◆ THE TASKS ◆
a – From the JavaScript family-tree thread, list every name in the bourbons array whose mother is recorded as '?'.
b – Answer these questions about the JavaScript family-tree thread, one per line:
(i) In the asker's current code, which people get logged to the console?
(ii) What does Answer 1 use as its recursive accumulator to avoid duplicates?
(iii) What name does Answer 1 give its function, and which name did it consider less accurate?
c – Reproduce everything in the JavaScript family-tree thread from "Here is an approach" down to "to avoid duplicates.".

◆ SUPPLIED TEXT ◆
***

JavaScript: Need a shared array between recursions to push the results to

Question

There's an array in which there's a family tree in which there are names of people and their sex and the names of their parents(father&mother).

Now here I'm (unsuccessfully) trying to list the names of all children for a person in this family:

function allChildren(parent) {
  var children = ancestors.filter(
    function(person) {
      if (parent.sex == 'm') {
        return person.father == parent.name
      } else {
        return person.mother == parent.name
      }
    }
  )
  if (children.length == 0) {
    console.log(parent.name);
  } else {
    children.forEach(allChildren);
  }
}

Currently this is only console logging the people who have no children. The problem is, I need to push every child into an array of results but I'm using recursion, so I can't keep a results variable shared between all recursions.

(Of course I should also check that the same name has not been pushed before -assuming there are no repetitions- which is not my question and I know how to do it, my question is about getting an array of results, filled in recursion steps gradually(each recursion step can push an element in it)).

Answer 1

Here is an approach similar to the one from KarelG. It is different enough, though, to warrant its own answer.

Differences

• This one passes the ancestors as a parameter rather than keeping them as a free variable in the function. Free variables make code harder to understand and much harder to test.

• It separates out the recursive function from the public function, keeping them together in a closure. This is a less common technique now that people are using some sort of module in many places, but it can still be useful, especially on the web. That is the (() => {/* ... return some function */ })() syntax.

• It uses a Set as the recursive accumulator, to avoid duplicates.

• It ignores the gender. I can't see a reason for checking it. If the child says that the mother is so-and-so, I don't see any point to double-checking that `mother.sex === 'f'``. I could be missing something here.

• While it keeps the existing API of supplying a full person object and returning a list of names, it would be relatively easy to switch it to supplying just the names or to return a list of people. More on that below.

• I named it allDescendents as that seemed more accurate than allChildren.

Code

const allDescendents = (() => {
  const all = (family, name, children = new Set()) => {
    const kids = family.filter(p => p.father === name || p.mother === name).map(k => k.name)
    kids.forEach(kid => (children.add(kid), all(family, kid, children)))
    return children
  }
  
  return (family, person) => Array.from(all(family, person.name))
})()

const bourbons = [ // https://en.wikipedia.org/wiki/Bourbon_family_tree
  {name: 'Philip III', sex: 'm', father: 'Louis IX', mother: 'Margaret'},
  {name: 'Robert', sex: 'm', father: 'Louis IX', mother: 'Margaret'},
  {name: 'Charles', sex: 'm', father: 'Philip III', mother: '?'},
  {name: 'Louis I', sex: 'm', father: 'Robert', mother: 'Beatrice'},
  {name: 'Philip IV', sex: 'm', father: 'Charles', mother: '?'},
  {name: 'Isabella', sex: 'f', father: 'Charles', mother: '?'},
  {name: 'Peter I', sex: 'm', father: 'Louis I', mother: 'Mary'},
  {name: 'James I', sex: 'm', father: 'Louis I', mother: 'Mary'},
  {name: 'John II', sex: 'm', father: 'Philip IV', mother: '?'},
  {name: 'Peter II', sex: 'm', father: 'James I', mother: 'Jeanne'},
  {name: 'John I', sex: 'm', father: 'James I', mother: 'Jeanne'},
  {name: 'Charles V', sex: 'm', father: 'John II', mother: '?'},
  {name: 'Joanna', sex: 'f', father: 'Peter I', mother: 'Isabella'},
  {name: 'Louis II', sex: 'f', father: 'Peter I', mother: 'Isabella'},
  {name: 'James II', sex: 'm', father: 'John I', mother: 'Catherine'},
  {name: 'Louis', sex: 'm', father: 'John I', mother: 'Catherine'},
  /* .. */
]

const louis1st = bourbons[3]

console.log(allDescendents(bourbons, louis1st))

***

◆ SOURCE MATERIAL ◆

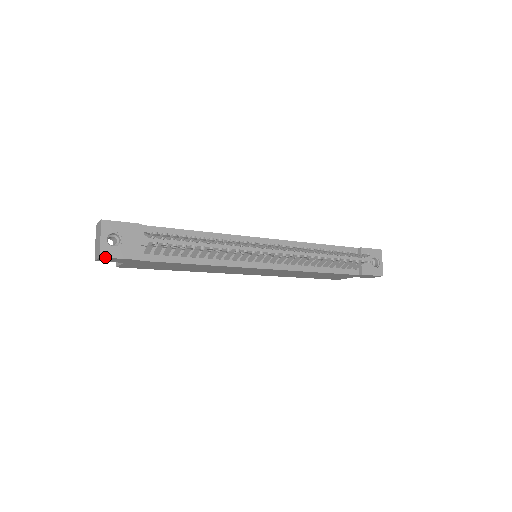
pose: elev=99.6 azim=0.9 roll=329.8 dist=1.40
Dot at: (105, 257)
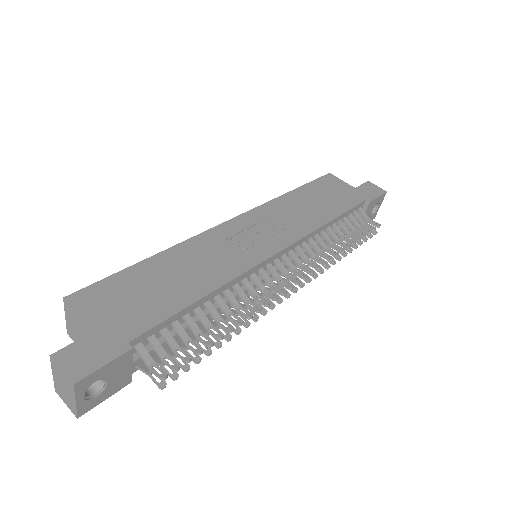
Dot at: occluded
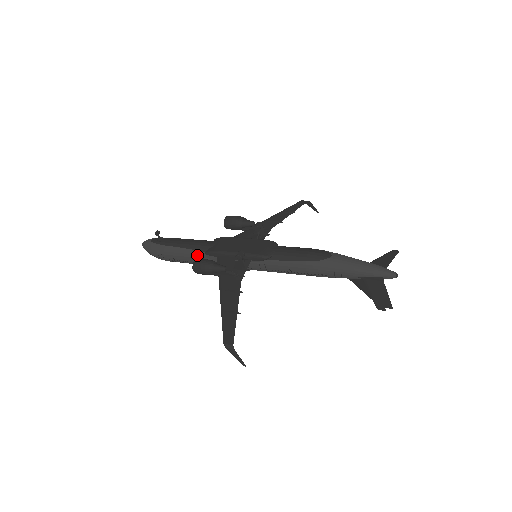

***

◆ OUTPUTS IN ORDER ◆
a –
Charles
Philip IV
Isabella
John II
Charles V

b –
(i) Only the people who have no children.
(ii) A Set.
(iii) allDescendents, which seemed more accurate than allChildren.

c –
Here is an approach similar to the one from KarelG. It is different enough, though, to warrant its own answer.

Differences

• This one passes the ancestors as a parameter rather than keeping them as a free variable in the function. Free variables make code harder to understand and much harder to test.

• It separates out the recursive function from the public function, keeping them together in a closure. This is a less common technique now that people are using some sort of module in many places, but it can still be useful, especially on the web. That is the (() => {/* ... return some function */ })() syntax.

• It uses a Set as the recursive accumulator, to avoid duplicates.